■ Questions sur l'extrait
1 – Indiquez si chacune des affirmations (a), (b) et (c) concorde avec l'extrait sur Parcoursup, en répondant par oui ou non et en citant les mots décisifs de l'extrait. (a) L'année dernière, Juliette Godart a fait appel à la commission rectorale d'accès à l'enseignement supérieur. (b) Chaque place supplémentaire sera financée à hauteur de 2.000 euros par étudiant. (c) Dans l'académie d'Aix-Marseille, environ 600 nouveaux bacheliers sont à accueillir à l'université.
2 – D'après l'extrait sur Parcoursup, à quelle page Facebook Juliette Godart s'est-elle inscrite ?
3 – Dans l'extrait sur Parcoursup, recopiez le passage allant de "Philippe Dulbecco, recteur" jusqu'à "euros par étudiant." inclus, en remplaçant "confiant" par "optimiste".

Mais depuis mardi matin, elle est passée de la 600ème place… à seulement la 2ème pour l’école de Cannes ! Et finalement être acceptée 24 heures plus tard...Je suis classée 3.000ème sur les listes d’attente à Aix-en-Provence et à Marseille.
"Aujourd’hui, je ne saurai pas où j’en suis si je n’avais pas contacté l’école directement, c’est dingue ! C’est le stress car je ne sais pas ce qui m’attend et c'est là que se joue mon avenir. Mais on y croit !"
Pour se sentir moins seule dans cette situation bancale, Juliette Godart s’est inscrite sur la page Facebook Parcoursup Entraide : "J’étais curieuse de savoir où les autres se situaient pour évaluer mes chances et pour partager avec eux mes inquiétudes. C’était rassurant pour moi de me dire que ceux qui étaient loin dans les listes d’attente avaient réussi à passer."
L’année dernière, Juliette Godart avait même fait appel à la commission rectorale d’accès à l’enseignement supérieur pour trouver une place. En vain.
En effet, certaines filières ne sont pas en tension, comme les lettres ou les sciences, mais elles ne correspondent pas aux souhaits des étudiants vacants. De quoi rendre les choses compliquées.Je ne voulais pas mettre mon rêve de devenir infirmière de côté. Ils me proposaient des BTS qui ne m’attiraient pas, comme par exemple une formation pour devenir préparateur en pharmacie.
Dans l'académie d'Aix-Marseille, ce sont près de 5.000 nouveaux bacheliers qu’il faut accueillir, soit environ 600 rien que pour l'université. Va-t-elle pouvoir absorber le flot de nouveaux bacheliers? C’est toute la question qui se pose cette semaine en conseil d’administration, où un travail minutieux, presque de dentelle, s’opère avec les commissions et le rectorat.
Philippe Dulbecco, recteur délégué pour l’enseignement supérieur, la recherche et l’innovation de la région académique Provence-Alpe-Côte d’Azur, affirme qu’ils sont en plein processus. "C’est un sujet sur lequel nous travaillons avec le ministère depuis deux mois."
Il se dit confiant au vue des principaux moyens mobilisés : la création de places supplémentaires, le renforcement des formations hybrides et l'aide des commissions d’accès. Chaque place supplémentaire fera l'objet d'un financement supplémentaire de 1.600 euros par étudiant.

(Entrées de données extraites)
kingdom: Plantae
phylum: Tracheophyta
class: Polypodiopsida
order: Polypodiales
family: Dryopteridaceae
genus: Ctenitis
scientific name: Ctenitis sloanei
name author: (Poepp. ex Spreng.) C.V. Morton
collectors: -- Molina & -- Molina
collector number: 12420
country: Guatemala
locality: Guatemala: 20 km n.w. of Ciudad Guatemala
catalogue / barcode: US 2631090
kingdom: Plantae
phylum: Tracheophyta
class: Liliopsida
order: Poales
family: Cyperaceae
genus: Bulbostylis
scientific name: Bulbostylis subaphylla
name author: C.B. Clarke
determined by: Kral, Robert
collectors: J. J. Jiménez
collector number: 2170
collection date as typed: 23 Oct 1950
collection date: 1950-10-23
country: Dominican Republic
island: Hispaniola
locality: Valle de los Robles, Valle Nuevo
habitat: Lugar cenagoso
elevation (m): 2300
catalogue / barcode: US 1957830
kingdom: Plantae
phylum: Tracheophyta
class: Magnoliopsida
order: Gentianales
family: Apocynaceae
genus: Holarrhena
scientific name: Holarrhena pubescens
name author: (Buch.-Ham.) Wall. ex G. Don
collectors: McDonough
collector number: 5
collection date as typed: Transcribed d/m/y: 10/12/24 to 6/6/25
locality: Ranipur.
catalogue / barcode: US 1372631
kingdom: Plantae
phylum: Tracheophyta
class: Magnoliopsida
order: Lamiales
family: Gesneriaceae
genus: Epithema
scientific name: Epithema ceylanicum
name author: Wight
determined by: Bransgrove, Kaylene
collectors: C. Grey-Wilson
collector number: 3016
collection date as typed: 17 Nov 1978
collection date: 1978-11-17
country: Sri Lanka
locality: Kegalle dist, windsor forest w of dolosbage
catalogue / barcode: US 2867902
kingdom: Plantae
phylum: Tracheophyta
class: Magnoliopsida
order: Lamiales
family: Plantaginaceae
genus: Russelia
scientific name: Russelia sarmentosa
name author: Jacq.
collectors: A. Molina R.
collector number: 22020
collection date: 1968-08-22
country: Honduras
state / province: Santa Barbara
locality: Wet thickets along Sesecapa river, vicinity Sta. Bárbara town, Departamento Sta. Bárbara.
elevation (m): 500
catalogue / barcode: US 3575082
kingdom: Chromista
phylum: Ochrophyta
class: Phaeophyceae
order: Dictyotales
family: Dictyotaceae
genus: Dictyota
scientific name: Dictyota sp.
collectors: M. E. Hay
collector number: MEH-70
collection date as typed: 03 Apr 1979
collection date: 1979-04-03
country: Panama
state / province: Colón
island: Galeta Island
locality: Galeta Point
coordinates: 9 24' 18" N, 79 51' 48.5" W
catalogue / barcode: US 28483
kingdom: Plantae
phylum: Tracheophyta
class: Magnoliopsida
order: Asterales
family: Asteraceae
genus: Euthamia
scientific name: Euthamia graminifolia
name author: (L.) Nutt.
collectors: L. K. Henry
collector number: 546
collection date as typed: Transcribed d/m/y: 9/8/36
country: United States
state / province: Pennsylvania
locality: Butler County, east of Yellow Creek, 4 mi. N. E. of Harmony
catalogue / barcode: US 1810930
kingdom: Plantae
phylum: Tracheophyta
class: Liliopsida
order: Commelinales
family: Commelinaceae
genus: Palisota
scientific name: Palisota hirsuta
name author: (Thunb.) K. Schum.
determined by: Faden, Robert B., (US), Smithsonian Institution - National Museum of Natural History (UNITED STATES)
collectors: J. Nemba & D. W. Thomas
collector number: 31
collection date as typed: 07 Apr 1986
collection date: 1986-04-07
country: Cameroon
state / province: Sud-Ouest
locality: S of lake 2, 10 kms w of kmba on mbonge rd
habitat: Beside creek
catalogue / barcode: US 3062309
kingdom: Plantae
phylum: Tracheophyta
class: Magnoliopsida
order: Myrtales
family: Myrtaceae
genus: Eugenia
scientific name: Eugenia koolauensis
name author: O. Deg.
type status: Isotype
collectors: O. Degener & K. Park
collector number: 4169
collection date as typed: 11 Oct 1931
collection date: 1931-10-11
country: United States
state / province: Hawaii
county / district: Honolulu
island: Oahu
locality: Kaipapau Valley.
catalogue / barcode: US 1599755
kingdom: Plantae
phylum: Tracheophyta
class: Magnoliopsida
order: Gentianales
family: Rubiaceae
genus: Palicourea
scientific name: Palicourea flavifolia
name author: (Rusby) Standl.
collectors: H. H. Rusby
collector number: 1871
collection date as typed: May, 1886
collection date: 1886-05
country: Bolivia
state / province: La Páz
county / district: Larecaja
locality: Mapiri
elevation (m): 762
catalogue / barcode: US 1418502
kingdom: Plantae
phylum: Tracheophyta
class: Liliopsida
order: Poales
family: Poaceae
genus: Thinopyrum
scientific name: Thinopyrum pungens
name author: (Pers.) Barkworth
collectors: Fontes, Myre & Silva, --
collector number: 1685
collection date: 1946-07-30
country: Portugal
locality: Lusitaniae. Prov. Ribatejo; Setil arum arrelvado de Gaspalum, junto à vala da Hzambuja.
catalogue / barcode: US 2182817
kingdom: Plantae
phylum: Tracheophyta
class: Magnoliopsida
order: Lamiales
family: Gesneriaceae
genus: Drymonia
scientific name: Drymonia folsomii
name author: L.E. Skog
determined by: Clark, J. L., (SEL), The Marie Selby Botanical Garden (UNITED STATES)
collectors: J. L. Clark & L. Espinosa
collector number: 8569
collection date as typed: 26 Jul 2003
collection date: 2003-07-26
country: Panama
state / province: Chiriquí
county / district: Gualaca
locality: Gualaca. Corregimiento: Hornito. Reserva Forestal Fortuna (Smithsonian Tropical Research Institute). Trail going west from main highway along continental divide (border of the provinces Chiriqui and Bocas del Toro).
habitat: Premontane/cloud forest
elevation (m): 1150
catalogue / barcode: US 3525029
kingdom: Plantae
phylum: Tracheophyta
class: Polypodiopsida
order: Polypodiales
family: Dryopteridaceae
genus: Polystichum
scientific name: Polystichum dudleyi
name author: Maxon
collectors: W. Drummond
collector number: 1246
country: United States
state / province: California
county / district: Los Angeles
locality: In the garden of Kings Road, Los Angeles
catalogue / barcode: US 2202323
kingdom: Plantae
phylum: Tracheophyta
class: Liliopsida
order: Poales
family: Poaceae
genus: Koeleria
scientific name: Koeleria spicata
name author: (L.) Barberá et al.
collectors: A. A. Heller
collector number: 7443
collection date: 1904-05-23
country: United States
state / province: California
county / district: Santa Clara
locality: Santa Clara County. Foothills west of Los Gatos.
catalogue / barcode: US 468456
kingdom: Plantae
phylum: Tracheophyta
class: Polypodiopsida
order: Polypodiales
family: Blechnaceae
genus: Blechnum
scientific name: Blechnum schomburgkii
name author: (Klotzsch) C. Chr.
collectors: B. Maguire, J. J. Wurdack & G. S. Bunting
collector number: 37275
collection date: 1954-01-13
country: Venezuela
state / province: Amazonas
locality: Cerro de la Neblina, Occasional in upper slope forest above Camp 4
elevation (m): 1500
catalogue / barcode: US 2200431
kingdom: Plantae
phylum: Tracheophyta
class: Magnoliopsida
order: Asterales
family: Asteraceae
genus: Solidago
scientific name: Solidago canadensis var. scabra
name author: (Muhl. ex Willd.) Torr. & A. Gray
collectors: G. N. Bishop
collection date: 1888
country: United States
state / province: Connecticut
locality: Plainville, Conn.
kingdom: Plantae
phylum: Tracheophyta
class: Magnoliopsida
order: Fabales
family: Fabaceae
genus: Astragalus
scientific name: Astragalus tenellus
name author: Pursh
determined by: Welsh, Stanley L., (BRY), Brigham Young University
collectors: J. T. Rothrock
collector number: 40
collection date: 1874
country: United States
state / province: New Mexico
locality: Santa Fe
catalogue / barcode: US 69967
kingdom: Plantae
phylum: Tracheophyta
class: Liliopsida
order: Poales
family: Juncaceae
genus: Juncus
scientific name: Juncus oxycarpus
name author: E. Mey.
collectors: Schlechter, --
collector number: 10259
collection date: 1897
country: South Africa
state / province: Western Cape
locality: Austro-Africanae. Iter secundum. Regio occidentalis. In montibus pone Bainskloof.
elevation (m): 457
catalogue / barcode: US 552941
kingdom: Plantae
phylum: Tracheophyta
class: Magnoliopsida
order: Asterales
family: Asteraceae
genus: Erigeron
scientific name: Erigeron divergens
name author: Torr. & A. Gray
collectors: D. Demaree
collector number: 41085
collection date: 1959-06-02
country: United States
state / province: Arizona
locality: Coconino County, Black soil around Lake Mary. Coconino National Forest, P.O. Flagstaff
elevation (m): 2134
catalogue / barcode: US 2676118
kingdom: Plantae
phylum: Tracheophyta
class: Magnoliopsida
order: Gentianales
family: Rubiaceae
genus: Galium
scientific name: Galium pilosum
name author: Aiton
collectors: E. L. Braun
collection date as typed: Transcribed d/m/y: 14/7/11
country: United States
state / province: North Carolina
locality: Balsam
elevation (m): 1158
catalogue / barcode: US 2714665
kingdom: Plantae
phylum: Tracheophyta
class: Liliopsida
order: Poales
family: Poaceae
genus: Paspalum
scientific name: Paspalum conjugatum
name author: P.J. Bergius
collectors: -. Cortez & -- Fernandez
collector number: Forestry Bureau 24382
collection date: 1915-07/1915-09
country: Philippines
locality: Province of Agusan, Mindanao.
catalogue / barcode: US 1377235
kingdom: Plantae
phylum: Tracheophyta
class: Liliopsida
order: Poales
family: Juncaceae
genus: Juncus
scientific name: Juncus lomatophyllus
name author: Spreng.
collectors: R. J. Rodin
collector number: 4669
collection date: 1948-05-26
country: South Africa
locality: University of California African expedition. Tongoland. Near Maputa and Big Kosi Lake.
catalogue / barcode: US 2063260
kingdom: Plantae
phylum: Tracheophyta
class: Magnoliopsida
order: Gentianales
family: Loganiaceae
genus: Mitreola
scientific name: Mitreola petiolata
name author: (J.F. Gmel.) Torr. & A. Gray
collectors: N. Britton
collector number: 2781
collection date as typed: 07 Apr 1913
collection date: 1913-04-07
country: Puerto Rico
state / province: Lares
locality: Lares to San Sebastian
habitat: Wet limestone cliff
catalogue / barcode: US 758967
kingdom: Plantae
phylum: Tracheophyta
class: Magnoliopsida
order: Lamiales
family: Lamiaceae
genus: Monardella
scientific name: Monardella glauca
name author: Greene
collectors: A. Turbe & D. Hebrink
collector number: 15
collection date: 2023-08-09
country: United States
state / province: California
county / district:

■ Résultats
1 –
(a) Oui : "L’année dernière, Juliette Godart avait même fait appel à la commission rectorale d’accès à l’enseignement supérieur pour trouver une place."
(b) Non : "Chaque place supplémentaire fera l'objet d'un financement supplémentaire de 1.600 euros par étudiant."
(c) Oui : "soit environ 600 rien que pour l'université."

2 – Elle s'est inscrite sur la page Facebook Parcoursup Entraide.

3 –
Philippe Dulbecco, recteur délégué pour l’enseignement supérieur, la recherche et l’innovation de la région académique Provence-Alpe-Côte d’Azur, affirme qu’ils sont en plein processus. "C’est un sujet sur lequel nous travaillons avec le ministère depuis deux mois."
Il se dit optimiste au vue des principaux moyens mobilisés : la création de places supplémentaires, le renforcement des formations hybrides et l'aide des commissions d’accès. Chaque place supplémentaire fera l'objet d'un financement supplémentaire de 1.600 euros par étudiant.